Passage provided =>
━━━━━━━━━━
In this blog, Ian Hayto, Project Engineer at 3P, discusses the importance of understanding the 'three P's' and how he himself uses them for project success.
A few years ago, while watching a video of one of the machine projects I’ve worked on I was asked by a non-engineer friend ‘how do you end up with a machine like this?’ He was struggling to understand how we got from a product to the fully working machine he was watching. At the time, I’d never really given it much thought so I could only think to reply with ‘well, you just start with the thing you are making and work outwards from there. After a while you end up with a machine like that one. It seemed an overly simple answer to a complicated process, but in reality I’ve found that is exactly what happens.
I have been fortunate to meet and work with some very talented engineers during my career, and I’ve tried to learn as much as possible from every one of them. I’m also fortunate that I have found myself working on a wide variety of design and machine projects covering a range of industries and having very different requirements. But the one thing I learnt while working alongside those more experienced engineers is that their approach to problem solving was actually quite similar: for the project to be a success you have to really understand what you are making and how you are going to do it. In other words understanding the ‘Product’ and the ‘Process’ is key to the ‘Production’ success of the solution.
What’s in a name?
It’s no coincidence that the three ‘P’s’ in 3P innovation’s name stand for 'Product', 'Process' and 'Production'. Some of those talented engineers I mention are now directors of the business and they know and understand that the relationship between the three elements is a key requirement to a successful outcome for the machines we supply. As a more experienced engineer now (read: old) I find myself championing the significance of understanding the ‘Product’ and defining the ‘Process’.
━━━━━━━━━━
Data supplied =>
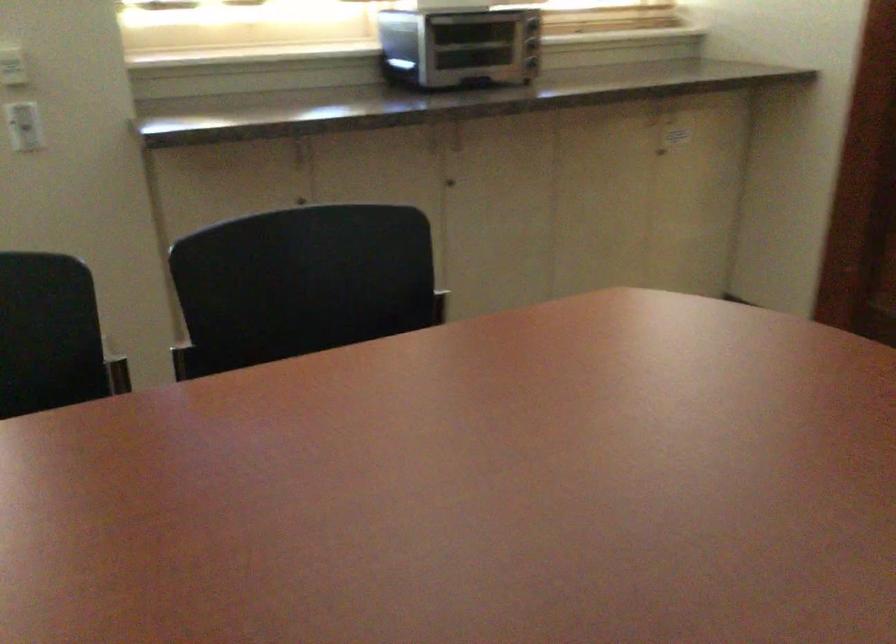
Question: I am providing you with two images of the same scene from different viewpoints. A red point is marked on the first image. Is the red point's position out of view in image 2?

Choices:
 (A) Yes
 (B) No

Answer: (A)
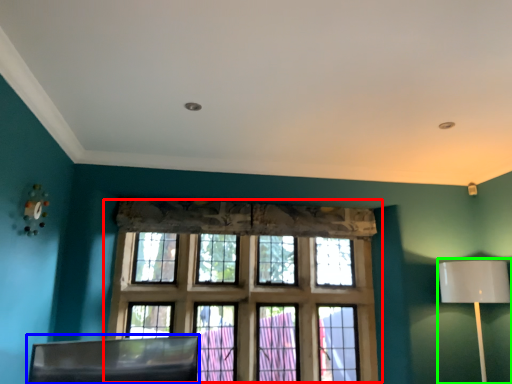
Question: Based on their relative distances, which object is nearer to window (highlighted by a red box)? Choose from swivel chair (highlighted by a blue box) and table lamp (highlighted by a green box).

Choices:
 (A) swivel chair
 (B) table lamp

Answer: (A)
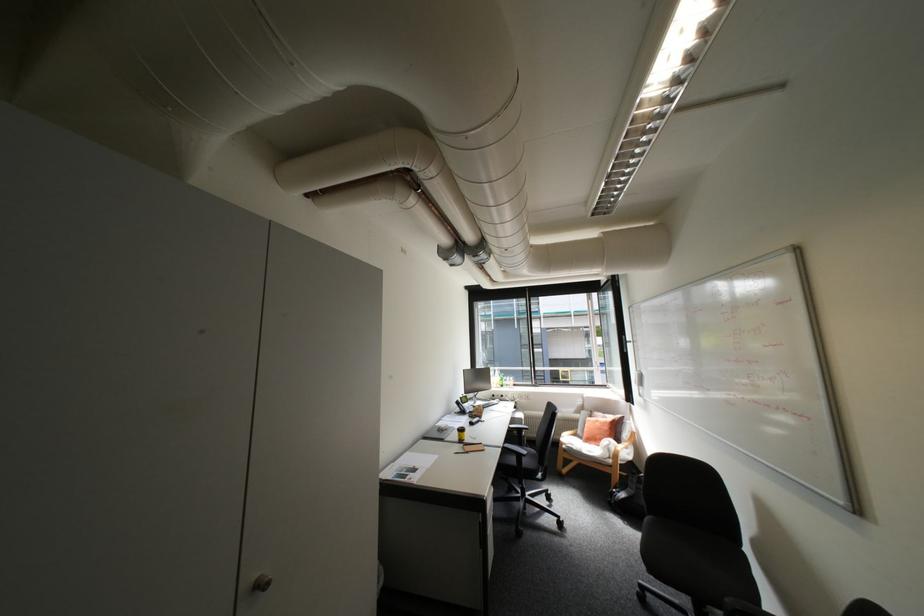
━━━━━━━━━━
What you have to do =>
Name the words that the three P's in the company's name stand for, according to the blog post about the three P's above.

Complete output =>
Product, Process, Production